### Exercise
Retype the items word for word, starting at their first line and ending with the line that contains "можно такой командой:*", including both of those lines.

[Extracted records]
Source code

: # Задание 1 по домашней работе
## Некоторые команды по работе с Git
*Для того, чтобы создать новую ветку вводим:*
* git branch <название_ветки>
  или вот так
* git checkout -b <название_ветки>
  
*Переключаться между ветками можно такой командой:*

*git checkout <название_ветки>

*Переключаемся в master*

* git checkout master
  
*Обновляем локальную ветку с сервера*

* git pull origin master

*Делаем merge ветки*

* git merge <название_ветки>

### Result of this exercise
Source code

: # Задание 1 по домашней работе
## Некоторые команды по работе с Git
*Для того, чтобы создать новую ветку вводим:*
* git branch <название_ветки>
  или вот так
* git checkout -b <название_ветки>
  
*Переключаться между ветками можно такой командой:*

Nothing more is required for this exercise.